One: Spirit of the Deep,
Remembering these ancestors and our ancestral waters, 
we receive the gift of water before us,
and we drink in gratitude for the waters of the past.



The Waters of Our Baptism

We turn our mind-bodies to the memories of our baptisms. Whether as infants or adults, we imaginatively remember the experience of being welcomed into the universal family and Body of Christ through the gift of water. As it feels comfortable, I invite you to push into that memory, tracing back where the waters for your baptism came from—the water source used to fill the font, to fill the pitcher, or the body of water in which you were immersed. 

Again, as you feel led, I invite you to offer in the chat or to speak aloud the names of the water source in which you were baptized. It’s okay if you don’t know the watershed area/name; a local creek, river, pond, or lake whose name you know is a part of the intersecting threads of the waterways and is also welcome!

[allow time for people to offer water sources]

One: God of all places,
Remembering our baptismal waters,
we receive the gift of water before us,
and we drink in gratitude for the creeks, rivers, ponds, lakes, oceans, and the deep, hidden waters that nourish our spiritual journeys.

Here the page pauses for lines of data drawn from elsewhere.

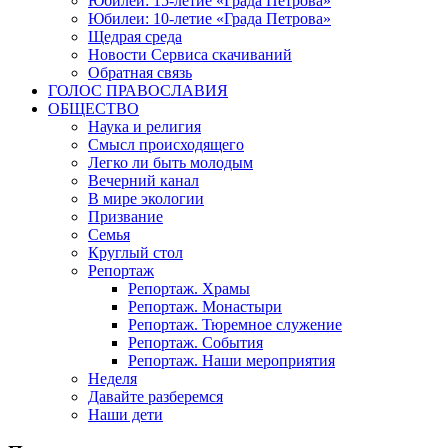
Юбилеи: 15-летие «Града Петрова»
Юбилеи: 10-летие «Града Петрова»
Щедрая среда
Новости Сервиса скачиваний
Обратная связь
ГОЛОС ПРАВОСЛАВИЯ
ОБЩЕСТВО
Наука и религия
Смысл происходящего
Легко ли быть молодым
Вечерний канал
В мире экологии
Призвание
Семья
Круглый стол
Репортаж
Репортаж. Храмы
Репортаж. Монастыри
Репортаж. Тюремное служение
Репортаж. События
Репортаж. Наши мероприятия
Неделя
Давайте разберемся
Наши дети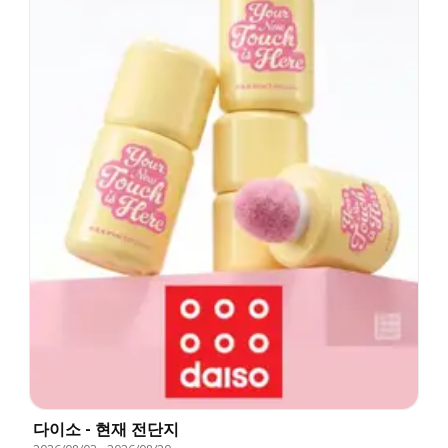
다이소 - 현재 전단지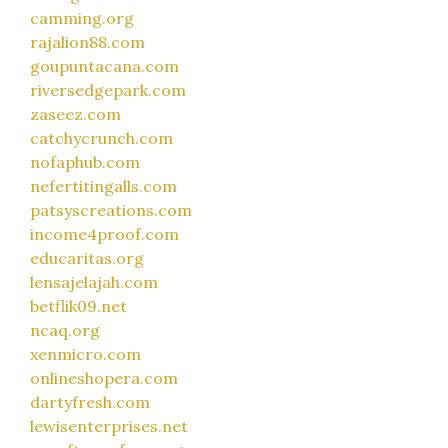
camming.org
rajalion88.com
goupuntacana.com
riversedgepark.com
zaseez.com
catchycrunch.com
nofaphub.com
nefertitingalls.com
patsyscreations.com
income4proof.com
educaritas.org
lensajelajah.com
betflik09.net
ncaq.org
xenmicro.com
onlineshopera.com
dartyfresh.com
lewisenterprises.net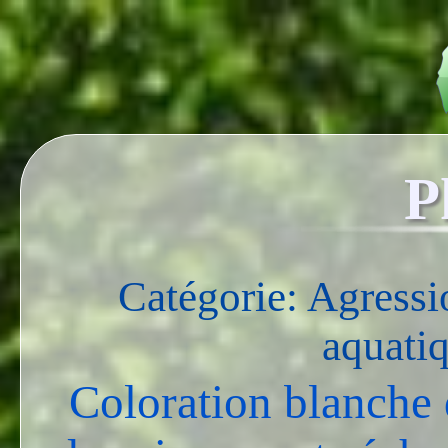
P
Catégorie: Agressi
aquati
Coloration blanche 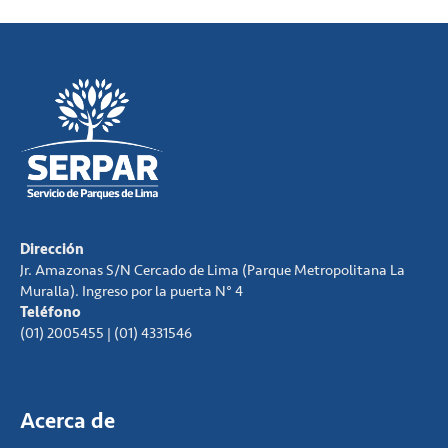
Dirección
Jr. Amazonas S/N Cercado de Lima (Parque Metropolitana La
Muralla). Ingreso por la puerta N° 4
Teléfono
(01) 2005455 | (01) 4331546
Acerca de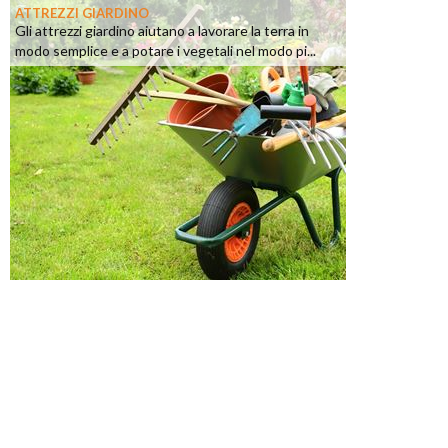
ATTREZZI GIARDINO
Gli attrezzi giardino aiutano a lavorare la terra in
modo semplice e a potare i vegetali nel modo pi...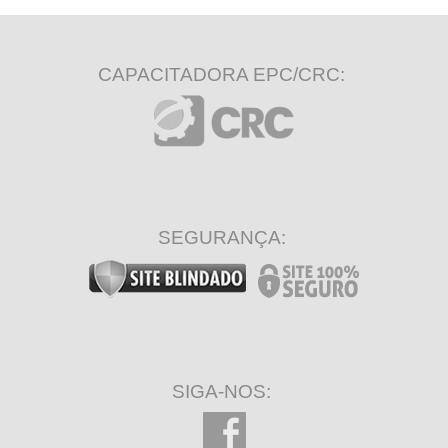
CAPACITADORA EPC/CRC:
SEGURANÇA:
SIGA-NOS: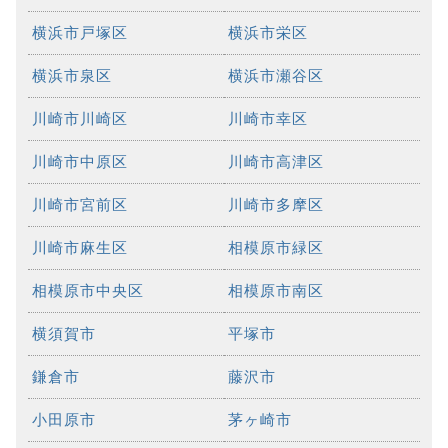
横浜市戸塚区
横浜市栄区
横浜市泉区
横浜市瀬谷区
川崎市川崎区
川崎市幸区
川崎市中原区
川崎市高津区
川崎市宮前区
川崎市多摩区
川崎市麻生区
相模原市緑区
相模原市中央区
相模原市南区
横須賀市
平塚市
鎌倉市
藤沢市
小田原市
茅ヶ崎市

The Waters of Our Beloved Community

And finally, surrounded by the memories of our ancestors, of our baptisms, and the waters that have brought us to this point, we bring our attention to the present. We open our hearts to the waters that sustain us and the Beloved Community of our ecosystems. We pause to recognize that since time immemorial, and during white colonization and occupation of this land, each of our watersheds has been stewarded by Indigenous peoples of Turtle Island. We likely have different roles in this story, but we share this day a mutual hope for the health of this water. In faith, we envision a future with clean water for generations to come.

I invite you, as you feel led, to share aloud or in the chat the names of the Indigenous peoples who currently or historically stewarded the waters where you live. It’s okay if you do not know the names of the Indigenous peoples at this time. You may also share an intention for your relationship with water or your watershed.

[allow time for people to offer Indigenous people groups & intentions]

Before we pause this final time to give thanks, I wanted to note that we’ll have a few moments to drink our water/tea/coffee together while listening to the song Take Me to the Water, performed by the Blind Boys of Alabama. Feel free to let the music move you and your body, even as you drink, if the Spirit so inspires.  

One: Source and Sustainer,
Remembering the waters that quench our present thirst,
we receive the gift of water before us,
and we drink in gratitude for those who steward it today with a hope for the future.

Friends, take this water and drink. Taste and see that it is good!

Song: Take Me To the Water


Receive this blessing.

One: God’s love flows through the water
and that love now flows through us,
into our communities and into our earth,
refreshing, renewing, and transforming us all.

*Roberta J. Egli, “Prayer of Blessing Water,” for Reconciling Ministries Worship at General Conference, Pittsburgh, 2004.